Records shown:
= = = = =

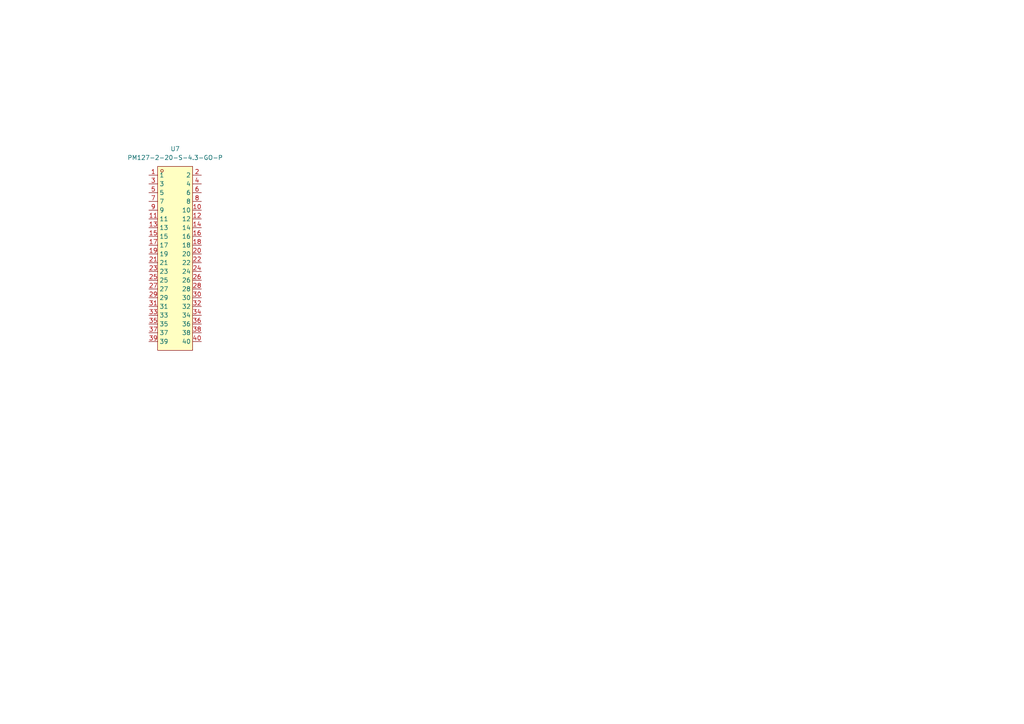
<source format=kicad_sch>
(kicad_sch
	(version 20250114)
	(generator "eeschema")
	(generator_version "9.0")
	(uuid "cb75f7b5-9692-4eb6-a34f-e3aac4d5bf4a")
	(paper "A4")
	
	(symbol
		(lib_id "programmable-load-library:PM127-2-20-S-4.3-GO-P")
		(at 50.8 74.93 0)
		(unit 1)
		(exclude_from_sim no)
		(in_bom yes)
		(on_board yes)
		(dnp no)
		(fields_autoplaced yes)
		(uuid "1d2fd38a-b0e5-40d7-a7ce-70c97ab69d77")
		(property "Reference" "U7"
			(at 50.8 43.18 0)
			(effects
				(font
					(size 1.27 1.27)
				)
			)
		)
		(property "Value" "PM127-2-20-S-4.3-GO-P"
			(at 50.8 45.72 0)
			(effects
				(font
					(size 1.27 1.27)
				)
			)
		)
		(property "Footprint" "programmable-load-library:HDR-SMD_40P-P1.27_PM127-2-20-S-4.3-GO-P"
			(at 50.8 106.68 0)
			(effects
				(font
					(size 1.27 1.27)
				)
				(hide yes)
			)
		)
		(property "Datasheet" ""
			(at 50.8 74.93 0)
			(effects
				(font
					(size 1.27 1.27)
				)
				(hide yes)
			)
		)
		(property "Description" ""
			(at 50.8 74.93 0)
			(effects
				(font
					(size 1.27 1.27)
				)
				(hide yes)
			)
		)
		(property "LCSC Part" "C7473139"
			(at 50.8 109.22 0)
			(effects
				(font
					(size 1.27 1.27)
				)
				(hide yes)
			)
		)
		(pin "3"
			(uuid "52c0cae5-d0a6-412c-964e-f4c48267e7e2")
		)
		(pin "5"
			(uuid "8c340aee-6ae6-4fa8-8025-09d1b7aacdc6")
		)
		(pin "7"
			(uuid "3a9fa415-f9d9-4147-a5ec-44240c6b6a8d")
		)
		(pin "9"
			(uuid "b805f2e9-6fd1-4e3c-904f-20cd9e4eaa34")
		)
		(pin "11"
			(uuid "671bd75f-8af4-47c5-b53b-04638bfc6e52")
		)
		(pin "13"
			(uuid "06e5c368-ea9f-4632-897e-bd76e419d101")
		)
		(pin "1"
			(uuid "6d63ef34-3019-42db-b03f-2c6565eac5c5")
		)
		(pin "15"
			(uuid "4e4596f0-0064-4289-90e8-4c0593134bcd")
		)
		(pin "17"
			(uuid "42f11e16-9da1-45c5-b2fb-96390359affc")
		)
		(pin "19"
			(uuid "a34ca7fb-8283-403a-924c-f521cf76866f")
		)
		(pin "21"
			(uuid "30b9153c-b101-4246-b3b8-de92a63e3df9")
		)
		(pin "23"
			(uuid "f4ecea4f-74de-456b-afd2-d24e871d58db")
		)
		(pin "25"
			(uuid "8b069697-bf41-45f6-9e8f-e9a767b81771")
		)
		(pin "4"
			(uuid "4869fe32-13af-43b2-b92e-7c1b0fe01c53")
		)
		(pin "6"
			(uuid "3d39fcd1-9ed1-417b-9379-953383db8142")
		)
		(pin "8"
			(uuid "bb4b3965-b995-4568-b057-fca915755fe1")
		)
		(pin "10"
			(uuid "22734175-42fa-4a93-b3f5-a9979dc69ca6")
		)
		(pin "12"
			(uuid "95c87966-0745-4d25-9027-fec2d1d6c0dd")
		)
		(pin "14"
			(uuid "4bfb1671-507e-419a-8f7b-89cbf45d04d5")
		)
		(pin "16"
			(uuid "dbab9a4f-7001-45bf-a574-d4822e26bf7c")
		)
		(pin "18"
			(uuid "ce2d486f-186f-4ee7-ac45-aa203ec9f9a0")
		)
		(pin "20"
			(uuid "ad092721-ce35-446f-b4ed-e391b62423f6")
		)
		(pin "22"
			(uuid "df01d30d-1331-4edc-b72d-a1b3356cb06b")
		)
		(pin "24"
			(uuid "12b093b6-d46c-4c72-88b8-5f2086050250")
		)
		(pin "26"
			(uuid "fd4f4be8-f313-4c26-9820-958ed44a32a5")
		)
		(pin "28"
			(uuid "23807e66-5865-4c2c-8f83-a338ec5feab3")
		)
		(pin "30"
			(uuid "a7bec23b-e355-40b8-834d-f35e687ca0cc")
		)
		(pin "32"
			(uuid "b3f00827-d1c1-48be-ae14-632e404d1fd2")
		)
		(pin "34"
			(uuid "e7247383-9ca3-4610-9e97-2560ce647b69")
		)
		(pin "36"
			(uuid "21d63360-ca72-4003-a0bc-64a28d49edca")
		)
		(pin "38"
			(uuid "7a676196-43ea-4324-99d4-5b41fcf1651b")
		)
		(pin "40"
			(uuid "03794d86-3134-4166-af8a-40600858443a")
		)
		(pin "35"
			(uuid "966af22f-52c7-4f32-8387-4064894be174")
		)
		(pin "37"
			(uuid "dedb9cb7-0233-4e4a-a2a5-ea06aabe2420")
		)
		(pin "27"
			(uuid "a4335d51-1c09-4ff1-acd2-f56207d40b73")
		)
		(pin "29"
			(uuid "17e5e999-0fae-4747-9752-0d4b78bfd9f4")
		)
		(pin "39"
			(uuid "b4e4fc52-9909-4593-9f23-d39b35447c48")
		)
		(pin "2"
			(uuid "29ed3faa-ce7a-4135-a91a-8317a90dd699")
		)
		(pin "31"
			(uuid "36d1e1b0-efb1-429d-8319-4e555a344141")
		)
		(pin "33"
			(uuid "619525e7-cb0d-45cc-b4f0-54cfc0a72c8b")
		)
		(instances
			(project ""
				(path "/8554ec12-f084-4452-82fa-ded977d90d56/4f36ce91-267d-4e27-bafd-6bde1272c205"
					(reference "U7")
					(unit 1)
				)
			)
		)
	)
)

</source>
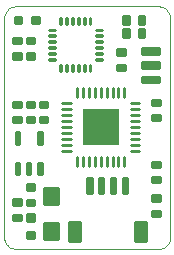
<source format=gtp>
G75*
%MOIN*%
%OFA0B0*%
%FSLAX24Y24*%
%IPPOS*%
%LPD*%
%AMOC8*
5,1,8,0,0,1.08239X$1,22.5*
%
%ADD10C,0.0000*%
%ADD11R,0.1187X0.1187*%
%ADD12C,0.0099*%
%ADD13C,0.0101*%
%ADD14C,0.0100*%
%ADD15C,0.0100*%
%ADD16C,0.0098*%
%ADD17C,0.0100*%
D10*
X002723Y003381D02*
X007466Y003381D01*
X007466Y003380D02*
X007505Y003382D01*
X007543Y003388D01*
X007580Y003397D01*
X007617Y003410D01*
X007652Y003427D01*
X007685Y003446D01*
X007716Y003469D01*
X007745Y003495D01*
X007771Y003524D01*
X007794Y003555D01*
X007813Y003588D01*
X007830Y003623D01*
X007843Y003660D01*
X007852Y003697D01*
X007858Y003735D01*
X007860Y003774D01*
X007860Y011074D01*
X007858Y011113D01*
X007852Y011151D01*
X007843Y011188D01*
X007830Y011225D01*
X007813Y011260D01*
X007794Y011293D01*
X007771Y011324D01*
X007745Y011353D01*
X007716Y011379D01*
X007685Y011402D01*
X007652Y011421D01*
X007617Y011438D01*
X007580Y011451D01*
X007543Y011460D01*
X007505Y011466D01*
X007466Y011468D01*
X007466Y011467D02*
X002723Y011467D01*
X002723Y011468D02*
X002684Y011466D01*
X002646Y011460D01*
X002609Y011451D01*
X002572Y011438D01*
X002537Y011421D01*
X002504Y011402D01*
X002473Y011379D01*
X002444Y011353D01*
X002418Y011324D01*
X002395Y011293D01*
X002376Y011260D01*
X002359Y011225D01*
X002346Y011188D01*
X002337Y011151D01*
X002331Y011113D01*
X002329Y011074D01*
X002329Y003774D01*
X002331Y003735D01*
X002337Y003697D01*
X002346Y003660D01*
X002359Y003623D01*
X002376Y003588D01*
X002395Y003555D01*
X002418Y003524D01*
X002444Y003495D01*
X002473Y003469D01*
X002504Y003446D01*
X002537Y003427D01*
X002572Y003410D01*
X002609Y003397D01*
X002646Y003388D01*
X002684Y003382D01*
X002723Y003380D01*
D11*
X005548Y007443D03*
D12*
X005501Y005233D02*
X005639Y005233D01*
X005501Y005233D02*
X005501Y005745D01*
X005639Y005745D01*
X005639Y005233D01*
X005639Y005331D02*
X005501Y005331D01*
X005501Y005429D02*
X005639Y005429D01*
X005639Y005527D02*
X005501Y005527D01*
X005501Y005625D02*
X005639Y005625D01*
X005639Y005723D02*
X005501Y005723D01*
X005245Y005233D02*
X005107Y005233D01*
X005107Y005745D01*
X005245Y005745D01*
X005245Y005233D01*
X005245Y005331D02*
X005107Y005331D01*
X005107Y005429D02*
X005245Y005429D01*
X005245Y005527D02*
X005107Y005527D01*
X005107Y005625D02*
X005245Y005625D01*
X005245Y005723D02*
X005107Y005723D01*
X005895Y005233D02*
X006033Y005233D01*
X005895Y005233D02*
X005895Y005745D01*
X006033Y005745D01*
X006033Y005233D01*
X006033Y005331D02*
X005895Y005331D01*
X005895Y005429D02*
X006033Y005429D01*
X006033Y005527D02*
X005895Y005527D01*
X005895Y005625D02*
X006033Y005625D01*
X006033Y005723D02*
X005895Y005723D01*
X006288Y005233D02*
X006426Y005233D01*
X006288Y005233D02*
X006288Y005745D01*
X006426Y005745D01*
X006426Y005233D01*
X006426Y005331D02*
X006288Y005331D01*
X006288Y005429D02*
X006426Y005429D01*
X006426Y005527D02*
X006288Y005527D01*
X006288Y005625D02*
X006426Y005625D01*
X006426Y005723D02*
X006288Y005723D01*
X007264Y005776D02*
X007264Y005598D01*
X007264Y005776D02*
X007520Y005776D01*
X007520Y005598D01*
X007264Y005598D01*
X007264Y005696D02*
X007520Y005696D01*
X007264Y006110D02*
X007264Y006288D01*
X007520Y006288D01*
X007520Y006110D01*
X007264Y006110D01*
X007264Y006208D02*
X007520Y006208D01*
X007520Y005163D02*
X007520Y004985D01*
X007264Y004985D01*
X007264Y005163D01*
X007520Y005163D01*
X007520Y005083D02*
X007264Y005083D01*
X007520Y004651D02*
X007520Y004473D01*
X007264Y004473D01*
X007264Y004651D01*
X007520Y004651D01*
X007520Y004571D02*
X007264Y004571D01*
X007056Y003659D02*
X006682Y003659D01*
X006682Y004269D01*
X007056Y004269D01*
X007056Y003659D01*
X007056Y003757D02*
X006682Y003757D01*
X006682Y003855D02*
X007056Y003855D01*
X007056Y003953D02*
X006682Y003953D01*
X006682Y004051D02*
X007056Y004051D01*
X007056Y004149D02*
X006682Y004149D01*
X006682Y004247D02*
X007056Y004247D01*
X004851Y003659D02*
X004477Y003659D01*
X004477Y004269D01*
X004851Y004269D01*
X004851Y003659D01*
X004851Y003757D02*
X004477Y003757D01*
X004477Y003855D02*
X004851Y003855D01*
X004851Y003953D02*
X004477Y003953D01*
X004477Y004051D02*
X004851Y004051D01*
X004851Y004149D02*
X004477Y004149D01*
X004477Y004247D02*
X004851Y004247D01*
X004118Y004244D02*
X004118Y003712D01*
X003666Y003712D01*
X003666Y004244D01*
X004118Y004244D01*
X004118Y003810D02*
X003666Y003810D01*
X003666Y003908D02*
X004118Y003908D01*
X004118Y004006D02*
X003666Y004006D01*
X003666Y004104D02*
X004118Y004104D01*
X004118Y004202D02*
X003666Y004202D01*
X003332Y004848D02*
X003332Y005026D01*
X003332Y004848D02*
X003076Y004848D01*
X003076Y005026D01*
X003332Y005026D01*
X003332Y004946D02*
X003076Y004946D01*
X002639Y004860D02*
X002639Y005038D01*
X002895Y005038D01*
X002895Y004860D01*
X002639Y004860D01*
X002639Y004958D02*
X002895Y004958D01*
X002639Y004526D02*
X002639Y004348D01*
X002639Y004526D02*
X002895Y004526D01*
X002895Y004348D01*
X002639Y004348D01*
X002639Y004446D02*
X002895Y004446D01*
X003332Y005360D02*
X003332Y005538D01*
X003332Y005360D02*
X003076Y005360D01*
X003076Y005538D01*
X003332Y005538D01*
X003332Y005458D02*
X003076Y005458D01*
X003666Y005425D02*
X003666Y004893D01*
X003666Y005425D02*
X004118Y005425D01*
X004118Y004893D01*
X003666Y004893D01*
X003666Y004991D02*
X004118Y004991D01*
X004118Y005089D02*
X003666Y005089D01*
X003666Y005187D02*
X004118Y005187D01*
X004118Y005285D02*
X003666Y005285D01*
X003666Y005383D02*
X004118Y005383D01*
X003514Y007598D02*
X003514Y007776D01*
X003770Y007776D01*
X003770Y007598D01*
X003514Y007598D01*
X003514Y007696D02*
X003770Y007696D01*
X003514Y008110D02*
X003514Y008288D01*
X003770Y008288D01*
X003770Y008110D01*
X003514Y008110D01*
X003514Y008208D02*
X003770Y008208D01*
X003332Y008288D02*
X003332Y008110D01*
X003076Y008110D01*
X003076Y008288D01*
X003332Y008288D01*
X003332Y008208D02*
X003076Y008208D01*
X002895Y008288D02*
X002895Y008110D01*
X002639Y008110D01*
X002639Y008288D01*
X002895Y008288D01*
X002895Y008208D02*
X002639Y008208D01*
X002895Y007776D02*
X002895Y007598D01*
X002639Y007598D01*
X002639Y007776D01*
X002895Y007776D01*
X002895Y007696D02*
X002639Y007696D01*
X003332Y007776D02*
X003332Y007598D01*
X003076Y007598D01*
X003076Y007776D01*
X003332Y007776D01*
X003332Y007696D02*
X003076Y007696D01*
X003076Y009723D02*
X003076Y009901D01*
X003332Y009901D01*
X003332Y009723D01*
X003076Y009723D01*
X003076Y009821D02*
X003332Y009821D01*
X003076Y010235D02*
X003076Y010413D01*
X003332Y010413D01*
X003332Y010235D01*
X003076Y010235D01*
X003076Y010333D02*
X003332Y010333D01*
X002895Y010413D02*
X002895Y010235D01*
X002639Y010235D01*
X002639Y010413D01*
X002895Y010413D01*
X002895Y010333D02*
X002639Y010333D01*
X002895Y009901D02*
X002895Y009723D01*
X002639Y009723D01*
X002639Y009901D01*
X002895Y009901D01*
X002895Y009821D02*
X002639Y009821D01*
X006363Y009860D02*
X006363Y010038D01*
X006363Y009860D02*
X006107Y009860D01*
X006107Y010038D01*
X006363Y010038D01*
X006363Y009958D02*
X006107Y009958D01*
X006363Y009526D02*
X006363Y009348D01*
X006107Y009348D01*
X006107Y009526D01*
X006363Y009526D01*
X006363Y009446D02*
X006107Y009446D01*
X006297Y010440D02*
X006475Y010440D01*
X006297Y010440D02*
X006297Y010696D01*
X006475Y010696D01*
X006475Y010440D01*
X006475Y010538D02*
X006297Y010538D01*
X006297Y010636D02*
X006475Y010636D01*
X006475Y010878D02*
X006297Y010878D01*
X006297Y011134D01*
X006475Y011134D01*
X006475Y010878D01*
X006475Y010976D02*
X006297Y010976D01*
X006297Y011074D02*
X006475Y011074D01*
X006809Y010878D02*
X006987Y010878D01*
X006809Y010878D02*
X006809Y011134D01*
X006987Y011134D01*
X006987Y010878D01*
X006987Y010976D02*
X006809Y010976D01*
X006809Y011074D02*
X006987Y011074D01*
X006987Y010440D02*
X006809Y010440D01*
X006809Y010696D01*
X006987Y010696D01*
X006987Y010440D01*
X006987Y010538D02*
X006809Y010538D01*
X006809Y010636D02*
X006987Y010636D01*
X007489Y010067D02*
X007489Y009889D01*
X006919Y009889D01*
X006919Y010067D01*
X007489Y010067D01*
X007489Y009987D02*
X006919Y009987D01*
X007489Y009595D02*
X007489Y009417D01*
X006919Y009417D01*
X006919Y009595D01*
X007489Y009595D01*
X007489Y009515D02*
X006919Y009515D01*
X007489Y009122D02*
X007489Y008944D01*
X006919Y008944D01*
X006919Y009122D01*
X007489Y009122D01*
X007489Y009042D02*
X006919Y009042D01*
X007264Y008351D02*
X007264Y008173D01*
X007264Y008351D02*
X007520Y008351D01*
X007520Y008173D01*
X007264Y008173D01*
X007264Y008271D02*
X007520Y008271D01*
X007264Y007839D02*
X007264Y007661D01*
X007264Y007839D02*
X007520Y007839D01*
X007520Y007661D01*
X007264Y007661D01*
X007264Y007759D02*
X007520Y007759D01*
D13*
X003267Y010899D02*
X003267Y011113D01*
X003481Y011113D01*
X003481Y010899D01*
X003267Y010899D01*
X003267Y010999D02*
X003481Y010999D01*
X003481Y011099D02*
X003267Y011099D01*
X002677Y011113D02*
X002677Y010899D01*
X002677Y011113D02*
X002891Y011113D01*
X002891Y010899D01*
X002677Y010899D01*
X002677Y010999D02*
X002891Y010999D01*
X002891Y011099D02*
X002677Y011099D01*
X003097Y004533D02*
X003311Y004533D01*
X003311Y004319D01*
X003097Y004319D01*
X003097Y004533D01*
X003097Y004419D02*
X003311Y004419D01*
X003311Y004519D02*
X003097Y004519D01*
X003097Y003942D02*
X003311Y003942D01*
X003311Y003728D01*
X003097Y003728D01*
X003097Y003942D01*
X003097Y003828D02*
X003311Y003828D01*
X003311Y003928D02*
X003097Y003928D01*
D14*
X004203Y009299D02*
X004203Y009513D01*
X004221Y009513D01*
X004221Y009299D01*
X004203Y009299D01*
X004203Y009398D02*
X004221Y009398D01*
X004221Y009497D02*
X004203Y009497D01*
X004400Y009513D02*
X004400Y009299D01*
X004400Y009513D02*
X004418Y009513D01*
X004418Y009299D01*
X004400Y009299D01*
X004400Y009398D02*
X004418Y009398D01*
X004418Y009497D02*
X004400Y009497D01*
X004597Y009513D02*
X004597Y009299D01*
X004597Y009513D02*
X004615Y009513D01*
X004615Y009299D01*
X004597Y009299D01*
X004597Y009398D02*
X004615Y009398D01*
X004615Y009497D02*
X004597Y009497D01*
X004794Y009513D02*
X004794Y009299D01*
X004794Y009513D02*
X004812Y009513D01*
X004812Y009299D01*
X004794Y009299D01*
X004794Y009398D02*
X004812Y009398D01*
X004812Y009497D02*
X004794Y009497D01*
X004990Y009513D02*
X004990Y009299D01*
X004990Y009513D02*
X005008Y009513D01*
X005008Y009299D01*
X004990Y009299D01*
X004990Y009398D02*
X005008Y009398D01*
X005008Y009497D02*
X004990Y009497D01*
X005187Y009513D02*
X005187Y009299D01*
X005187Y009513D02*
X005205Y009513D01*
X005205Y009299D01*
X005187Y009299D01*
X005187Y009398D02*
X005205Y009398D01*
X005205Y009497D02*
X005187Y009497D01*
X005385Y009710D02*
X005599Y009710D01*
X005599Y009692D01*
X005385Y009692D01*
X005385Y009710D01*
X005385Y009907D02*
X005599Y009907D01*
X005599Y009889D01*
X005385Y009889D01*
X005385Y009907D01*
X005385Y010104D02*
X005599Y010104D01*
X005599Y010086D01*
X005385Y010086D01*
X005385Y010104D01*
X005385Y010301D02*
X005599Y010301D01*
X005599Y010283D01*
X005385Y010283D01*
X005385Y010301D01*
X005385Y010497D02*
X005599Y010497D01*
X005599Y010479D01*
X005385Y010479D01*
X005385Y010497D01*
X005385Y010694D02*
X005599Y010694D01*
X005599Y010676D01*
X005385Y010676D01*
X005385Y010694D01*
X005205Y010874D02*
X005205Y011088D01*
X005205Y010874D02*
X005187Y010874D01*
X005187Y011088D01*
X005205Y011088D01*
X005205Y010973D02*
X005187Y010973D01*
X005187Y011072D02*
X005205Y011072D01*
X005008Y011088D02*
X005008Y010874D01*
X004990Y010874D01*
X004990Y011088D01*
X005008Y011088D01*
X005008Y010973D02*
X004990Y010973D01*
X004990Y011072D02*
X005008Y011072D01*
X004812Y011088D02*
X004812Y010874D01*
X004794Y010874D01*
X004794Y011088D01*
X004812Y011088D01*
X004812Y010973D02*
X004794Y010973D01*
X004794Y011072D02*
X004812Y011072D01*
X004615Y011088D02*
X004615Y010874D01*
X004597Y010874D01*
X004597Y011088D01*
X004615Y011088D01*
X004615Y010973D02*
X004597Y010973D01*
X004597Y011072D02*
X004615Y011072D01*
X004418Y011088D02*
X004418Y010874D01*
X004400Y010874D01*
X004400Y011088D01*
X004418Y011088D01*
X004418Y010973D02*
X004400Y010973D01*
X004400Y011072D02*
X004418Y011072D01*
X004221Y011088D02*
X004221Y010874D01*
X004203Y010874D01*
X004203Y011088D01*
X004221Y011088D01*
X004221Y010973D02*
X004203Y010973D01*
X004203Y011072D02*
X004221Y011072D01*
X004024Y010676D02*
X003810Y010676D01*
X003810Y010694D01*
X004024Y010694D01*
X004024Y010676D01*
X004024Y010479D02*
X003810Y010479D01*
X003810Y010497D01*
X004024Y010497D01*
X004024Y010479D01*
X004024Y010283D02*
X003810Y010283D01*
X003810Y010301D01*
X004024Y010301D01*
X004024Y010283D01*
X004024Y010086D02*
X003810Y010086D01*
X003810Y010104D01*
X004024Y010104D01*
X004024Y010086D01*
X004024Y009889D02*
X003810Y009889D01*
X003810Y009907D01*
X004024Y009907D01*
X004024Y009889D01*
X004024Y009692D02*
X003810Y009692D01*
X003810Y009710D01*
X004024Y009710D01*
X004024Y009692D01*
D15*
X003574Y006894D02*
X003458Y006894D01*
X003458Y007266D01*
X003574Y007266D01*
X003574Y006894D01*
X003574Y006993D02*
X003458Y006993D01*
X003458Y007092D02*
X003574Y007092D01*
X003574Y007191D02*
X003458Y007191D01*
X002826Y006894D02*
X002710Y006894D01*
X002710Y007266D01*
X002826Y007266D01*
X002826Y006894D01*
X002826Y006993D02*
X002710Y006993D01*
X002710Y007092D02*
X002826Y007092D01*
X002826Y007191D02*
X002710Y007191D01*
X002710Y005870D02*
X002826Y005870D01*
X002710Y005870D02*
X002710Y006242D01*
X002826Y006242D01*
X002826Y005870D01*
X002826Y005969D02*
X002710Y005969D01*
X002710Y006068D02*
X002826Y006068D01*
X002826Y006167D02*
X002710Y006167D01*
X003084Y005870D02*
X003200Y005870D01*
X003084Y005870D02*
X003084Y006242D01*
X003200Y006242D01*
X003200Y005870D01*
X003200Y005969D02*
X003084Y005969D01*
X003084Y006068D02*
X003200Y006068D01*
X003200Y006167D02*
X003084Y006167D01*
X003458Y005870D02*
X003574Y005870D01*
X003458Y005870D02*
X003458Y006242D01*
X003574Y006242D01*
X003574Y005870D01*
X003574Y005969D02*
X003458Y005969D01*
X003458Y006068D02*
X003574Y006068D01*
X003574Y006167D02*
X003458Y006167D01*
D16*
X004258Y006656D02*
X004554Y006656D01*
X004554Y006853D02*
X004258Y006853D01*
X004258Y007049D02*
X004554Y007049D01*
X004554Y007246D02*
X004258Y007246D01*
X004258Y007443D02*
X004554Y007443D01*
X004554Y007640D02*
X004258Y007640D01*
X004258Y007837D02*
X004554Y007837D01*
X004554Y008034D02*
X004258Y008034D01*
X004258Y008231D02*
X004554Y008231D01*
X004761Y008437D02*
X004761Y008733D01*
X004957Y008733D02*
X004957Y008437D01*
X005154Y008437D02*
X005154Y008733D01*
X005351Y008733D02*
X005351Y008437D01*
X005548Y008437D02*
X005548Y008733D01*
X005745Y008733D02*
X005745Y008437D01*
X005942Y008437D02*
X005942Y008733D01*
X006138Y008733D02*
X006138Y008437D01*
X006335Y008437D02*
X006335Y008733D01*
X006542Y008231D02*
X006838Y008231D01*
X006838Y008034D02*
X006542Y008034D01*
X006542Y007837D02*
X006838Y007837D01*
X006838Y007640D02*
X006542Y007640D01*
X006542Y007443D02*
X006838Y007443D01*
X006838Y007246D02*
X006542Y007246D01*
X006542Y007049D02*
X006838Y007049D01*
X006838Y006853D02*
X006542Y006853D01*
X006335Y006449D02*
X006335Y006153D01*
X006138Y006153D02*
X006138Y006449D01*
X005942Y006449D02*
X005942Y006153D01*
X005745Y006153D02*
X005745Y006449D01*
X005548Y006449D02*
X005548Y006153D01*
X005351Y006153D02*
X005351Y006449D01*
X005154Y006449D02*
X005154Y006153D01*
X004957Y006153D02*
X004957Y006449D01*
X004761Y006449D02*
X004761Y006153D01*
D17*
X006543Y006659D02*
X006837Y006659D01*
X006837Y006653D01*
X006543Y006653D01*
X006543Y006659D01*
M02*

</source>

= = = = =

Task objective:
Your task is to restate, word for word, only those lines above that fall between the line holding "X003332Y005458D02*" and the line holding "X002895Y008208D02*", inclusive.

Task solution:
X003332Y005458D02*
X003076Y005458D01*
X003666Y005425D02*
X003666Y004893D01*
X003666Y005425D02*
X004118Y005425D01*
X004118Y004893D01*
X003666Y004893D01*
X003666Y004991D02*
X004118Y004991D01*
X004118Y005089D02*
X003666Y005089D01*
X003666Y005187D02*
X004118Y005187D01*
X004118Y005285D02*
X003666Y005285D01*
X003666Y005383D02*
X004118Y005383D01*
X003514Y007598D02*
X003514Y007776D01*
X003770Y007776D01*
X003770Y007598D01*
X003514Y007598D01*
X003514Y007696D02*
X003770Y007696D01*
X003514Y008110D02*
X003514Y008288D01*
X003770Y008288D01*
X003770Y008110D01*
X003514Y008110D01*
X003514Y008208D02*
X003770Y008208D01*
X003332Y008288D02*
X003332Y008110D01*
X003076Y008110D01*
X003076Y008288D01*
X003332Y008288D01*
X003332Y008208D02*
X003076Y008208D01*
X002895Y008288D02*
X002895Y008110D01*
X002639Y008110D01*
X002639Y008288D01*
X002895Y008288D01*
X002895Y008208D02*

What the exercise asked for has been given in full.